[Opening DATA FOR THIS EXERCISE section]

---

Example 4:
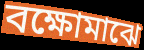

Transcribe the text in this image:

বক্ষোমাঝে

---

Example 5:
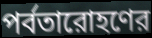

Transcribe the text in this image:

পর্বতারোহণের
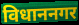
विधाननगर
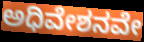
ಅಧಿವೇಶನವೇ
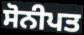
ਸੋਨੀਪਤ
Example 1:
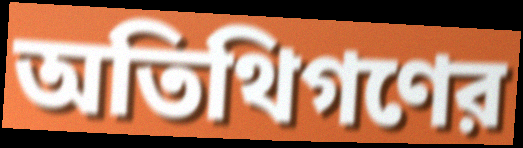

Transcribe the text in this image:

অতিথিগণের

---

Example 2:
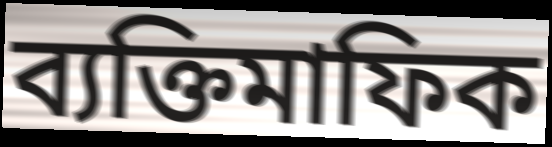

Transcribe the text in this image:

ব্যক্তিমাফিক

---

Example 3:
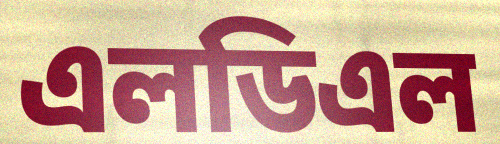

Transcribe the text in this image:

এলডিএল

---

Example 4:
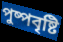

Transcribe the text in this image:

[Closing DATA FOR THIS EXERCISE section]

■ **WHAT IS BEING ASKED**
Would you please copy the material exactly, leaving all the pictures out?

■ **RESPONSE AREA**
---

Example 4:

Transcribe the text in this image:

বক্ষোমাঝে

---

Example 5:

Transcribe the text in this image:

পর্বতারোহণের
विधाननगर
ಅಧಿವೇಶನವೇ
ਸੋਨੀਪਤ
Example 1:

Transcribe the text in this image:

অতিথিগণের

---

Example 2:

Transcribe the text in this image:

ব্যক্তিমাফিক

---

Example 3:

Transcribe the text in this image:

এলডিএল

---

Example 4:

Transcribe the text in this image:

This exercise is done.